### Aim
In the listing below, rewrite the lines between the one holding "pose: elev=35.4 azim=293.7" and the one holding "Dot at: (268, 317)", inclusive, swapping "dist" for "distance" and keeping everything else unchanged.

Stored items:
◇ ◇ ◇ ◇

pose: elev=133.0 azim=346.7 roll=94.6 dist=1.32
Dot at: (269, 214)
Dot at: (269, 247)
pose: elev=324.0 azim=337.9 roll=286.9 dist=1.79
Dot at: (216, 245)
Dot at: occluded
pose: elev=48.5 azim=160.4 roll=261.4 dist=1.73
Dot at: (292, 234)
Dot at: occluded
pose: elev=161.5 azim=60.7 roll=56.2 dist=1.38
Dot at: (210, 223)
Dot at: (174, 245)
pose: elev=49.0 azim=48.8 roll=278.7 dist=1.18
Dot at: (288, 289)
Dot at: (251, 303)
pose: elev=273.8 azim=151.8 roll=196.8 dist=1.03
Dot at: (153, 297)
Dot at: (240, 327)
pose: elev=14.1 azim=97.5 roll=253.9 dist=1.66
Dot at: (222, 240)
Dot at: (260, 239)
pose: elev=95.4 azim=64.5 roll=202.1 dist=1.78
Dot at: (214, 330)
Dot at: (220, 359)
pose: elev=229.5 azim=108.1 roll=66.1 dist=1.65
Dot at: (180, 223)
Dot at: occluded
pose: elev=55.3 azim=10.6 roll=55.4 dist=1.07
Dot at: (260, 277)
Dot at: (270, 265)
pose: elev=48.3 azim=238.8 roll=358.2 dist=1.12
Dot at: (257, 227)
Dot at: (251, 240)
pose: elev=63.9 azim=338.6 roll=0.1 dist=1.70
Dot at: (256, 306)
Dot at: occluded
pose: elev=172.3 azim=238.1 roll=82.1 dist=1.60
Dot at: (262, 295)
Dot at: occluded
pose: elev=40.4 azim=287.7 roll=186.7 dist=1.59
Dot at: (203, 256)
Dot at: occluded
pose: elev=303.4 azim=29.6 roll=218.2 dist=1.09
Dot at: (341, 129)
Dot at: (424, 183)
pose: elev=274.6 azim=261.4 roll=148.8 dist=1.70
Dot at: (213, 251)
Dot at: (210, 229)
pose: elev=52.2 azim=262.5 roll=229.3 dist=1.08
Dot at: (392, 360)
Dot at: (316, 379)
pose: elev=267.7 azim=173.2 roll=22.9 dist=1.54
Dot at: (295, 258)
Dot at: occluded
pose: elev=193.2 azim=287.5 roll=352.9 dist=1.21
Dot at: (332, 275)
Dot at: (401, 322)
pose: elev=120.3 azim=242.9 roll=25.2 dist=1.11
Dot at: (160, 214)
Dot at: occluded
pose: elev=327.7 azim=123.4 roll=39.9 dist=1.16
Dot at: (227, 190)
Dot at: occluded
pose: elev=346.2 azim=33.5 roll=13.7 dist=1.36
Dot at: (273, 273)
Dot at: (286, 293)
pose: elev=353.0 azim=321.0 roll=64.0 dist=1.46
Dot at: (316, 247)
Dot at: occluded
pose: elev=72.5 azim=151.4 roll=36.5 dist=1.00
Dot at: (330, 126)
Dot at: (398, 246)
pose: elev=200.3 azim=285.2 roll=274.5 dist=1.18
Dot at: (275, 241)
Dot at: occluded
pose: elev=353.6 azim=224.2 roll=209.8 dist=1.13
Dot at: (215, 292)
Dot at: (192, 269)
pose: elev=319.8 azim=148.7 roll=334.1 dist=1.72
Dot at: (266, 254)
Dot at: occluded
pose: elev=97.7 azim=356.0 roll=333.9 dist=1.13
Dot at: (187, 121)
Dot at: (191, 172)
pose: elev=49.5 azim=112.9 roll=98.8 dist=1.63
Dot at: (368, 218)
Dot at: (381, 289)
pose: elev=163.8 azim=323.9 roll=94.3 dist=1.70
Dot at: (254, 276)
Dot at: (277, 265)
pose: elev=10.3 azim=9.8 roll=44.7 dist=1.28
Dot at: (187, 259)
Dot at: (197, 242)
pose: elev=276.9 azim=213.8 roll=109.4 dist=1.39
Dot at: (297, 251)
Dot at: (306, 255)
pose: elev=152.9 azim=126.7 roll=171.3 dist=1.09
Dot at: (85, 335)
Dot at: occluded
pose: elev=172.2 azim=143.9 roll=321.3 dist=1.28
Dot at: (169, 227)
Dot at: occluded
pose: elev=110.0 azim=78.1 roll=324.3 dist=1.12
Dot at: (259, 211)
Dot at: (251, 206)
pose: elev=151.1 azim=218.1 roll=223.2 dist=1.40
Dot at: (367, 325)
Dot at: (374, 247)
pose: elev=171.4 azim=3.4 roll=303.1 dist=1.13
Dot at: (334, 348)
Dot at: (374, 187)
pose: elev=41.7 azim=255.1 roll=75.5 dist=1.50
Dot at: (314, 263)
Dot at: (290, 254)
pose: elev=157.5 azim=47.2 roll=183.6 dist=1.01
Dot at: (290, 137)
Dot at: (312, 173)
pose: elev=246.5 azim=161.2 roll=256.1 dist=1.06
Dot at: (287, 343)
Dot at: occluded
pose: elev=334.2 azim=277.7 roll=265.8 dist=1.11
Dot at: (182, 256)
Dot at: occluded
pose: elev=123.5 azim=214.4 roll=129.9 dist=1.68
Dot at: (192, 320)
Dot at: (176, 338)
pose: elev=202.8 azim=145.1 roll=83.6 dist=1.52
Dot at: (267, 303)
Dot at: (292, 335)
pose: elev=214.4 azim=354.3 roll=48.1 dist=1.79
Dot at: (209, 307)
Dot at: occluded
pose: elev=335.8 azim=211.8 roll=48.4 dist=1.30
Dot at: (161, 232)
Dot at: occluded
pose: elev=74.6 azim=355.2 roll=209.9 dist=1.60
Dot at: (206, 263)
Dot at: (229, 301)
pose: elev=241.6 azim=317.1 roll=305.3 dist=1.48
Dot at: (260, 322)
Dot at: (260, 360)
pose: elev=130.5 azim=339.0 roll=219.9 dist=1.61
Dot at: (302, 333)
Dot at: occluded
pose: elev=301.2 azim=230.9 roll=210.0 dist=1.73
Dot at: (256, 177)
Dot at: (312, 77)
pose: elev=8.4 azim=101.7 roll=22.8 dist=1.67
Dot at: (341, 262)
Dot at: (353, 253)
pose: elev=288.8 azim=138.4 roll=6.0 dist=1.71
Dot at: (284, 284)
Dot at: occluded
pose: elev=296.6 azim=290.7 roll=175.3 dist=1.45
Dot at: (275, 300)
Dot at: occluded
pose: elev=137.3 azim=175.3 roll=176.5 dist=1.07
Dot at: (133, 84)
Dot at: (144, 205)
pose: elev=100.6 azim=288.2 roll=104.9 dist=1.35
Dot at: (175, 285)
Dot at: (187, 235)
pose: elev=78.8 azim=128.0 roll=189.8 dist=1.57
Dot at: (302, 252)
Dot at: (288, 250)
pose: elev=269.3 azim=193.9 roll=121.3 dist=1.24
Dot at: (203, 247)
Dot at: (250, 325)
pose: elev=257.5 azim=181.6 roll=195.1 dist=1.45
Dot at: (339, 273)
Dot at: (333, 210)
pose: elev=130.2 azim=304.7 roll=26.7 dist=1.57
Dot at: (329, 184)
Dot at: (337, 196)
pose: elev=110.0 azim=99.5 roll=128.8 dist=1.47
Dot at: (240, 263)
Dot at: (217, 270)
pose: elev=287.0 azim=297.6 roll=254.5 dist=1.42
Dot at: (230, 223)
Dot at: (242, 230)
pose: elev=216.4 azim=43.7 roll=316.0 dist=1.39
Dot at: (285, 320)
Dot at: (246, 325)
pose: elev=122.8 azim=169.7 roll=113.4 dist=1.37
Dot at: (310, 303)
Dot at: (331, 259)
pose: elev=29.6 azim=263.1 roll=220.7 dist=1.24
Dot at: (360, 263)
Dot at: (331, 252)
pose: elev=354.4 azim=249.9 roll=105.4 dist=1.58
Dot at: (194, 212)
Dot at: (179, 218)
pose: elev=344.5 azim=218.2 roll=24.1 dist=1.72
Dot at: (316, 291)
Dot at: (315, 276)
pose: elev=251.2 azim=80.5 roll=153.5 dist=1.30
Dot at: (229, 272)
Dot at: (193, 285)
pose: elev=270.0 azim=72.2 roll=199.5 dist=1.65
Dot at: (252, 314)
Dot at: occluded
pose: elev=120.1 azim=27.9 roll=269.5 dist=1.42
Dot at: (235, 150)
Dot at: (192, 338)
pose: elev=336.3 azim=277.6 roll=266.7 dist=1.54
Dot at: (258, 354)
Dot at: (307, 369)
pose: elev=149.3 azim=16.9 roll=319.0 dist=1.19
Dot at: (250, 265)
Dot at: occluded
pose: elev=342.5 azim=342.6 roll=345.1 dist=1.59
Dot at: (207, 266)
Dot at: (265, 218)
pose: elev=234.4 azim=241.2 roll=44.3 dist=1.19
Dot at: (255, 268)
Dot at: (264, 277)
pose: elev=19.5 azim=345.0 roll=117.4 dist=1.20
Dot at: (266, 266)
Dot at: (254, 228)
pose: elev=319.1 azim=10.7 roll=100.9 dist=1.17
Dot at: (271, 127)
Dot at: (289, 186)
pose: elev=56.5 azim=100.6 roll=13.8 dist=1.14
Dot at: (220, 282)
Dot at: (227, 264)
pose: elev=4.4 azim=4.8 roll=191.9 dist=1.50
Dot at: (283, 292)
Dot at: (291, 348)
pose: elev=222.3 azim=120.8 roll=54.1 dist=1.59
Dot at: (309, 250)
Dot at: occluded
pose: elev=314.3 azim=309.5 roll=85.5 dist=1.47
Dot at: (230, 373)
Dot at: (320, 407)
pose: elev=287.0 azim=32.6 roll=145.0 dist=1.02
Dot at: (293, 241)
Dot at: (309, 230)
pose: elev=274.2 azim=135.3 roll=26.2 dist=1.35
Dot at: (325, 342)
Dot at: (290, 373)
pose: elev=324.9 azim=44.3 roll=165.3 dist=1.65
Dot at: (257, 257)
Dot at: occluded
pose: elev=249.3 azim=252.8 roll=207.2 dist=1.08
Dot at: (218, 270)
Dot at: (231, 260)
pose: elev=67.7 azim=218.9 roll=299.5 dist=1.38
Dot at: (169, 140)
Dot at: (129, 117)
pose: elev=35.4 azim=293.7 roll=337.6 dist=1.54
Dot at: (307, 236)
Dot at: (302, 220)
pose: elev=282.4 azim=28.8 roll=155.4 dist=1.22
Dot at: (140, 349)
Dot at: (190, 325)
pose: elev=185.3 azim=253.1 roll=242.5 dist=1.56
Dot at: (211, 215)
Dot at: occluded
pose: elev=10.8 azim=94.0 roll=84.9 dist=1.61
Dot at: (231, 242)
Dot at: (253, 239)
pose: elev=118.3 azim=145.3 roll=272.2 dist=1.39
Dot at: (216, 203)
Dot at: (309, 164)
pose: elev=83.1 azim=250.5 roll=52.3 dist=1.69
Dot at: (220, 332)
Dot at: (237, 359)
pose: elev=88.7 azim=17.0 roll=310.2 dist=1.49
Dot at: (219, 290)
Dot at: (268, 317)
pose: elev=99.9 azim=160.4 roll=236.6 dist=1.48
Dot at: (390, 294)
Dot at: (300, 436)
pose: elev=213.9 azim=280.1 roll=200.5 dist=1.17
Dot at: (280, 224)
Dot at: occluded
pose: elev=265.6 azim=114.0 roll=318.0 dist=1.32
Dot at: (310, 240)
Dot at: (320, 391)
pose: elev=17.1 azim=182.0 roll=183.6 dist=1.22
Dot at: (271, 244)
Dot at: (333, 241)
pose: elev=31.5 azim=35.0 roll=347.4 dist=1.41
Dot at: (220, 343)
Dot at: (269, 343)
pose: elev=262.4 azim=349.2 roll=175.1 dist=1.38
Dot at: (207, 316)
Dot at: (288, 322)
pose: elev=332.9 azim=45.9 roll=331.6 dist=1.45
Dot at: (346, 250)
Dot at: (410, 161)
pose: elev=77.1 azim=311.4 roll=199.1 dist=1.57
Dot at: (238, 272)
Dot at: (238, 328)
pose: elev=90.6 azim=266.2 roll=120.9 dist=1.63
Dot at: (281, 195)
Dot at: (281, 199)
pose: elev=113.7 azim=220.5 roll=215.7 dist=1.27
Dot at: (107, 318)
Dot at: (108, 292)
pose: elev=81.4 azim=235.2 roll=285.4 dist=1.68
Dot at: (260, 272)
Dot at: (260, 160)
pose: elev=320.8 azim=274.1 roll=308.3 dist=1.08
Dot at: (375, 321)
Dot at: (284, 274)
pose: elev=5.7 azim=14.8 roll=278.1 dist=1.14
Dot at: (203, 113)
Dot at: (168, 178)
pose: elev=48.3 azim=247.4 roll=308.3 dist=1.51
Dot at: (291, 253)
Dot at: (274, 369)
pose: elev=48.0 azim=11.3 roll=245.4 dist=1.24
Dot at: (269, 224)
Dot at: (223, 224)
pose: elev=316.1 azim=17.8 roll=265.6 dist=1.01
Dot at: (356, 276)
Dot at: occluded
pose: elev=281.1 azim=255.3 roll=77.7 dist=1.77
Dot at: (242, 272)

◇ ◇ ◇ ◇

### Answer for this exercise
pose: elev=35.4 azim=293.7 roll=337.6 distance=1.54
Dot at: (307, 236)
Dot at: (302, 220)
pose: elev=282.4 azim=28.8 roll=155.4 distance=1.22
Dot at: (140, 349)
Dot at: (190, 325)
pose: elev=185.3 azim=253.1 roll=242.5 distance=1.56
Dot at: (211, 215)
Dot at: occluded
pose: elev=10.8 azim=94.0 roll=84.9 distance=1.61
Dot at: (231, 242)
Dot at: (253, 239)
pose: elev=118.3 azim=145.3 roll=272.2 distance=1.39
Dot at: (216, 203)
Dot at: (309, 164)
pose: elev=83.1 azim=250.5 roll=52.3 distance=1.69
Dot at: (220, 332)
Dot at: (237, 359)
pose: elev=88.7 azim=17.0 roll=310.2 distance=1.49
Dot at: (219, 290)
Dot at: (268, 317)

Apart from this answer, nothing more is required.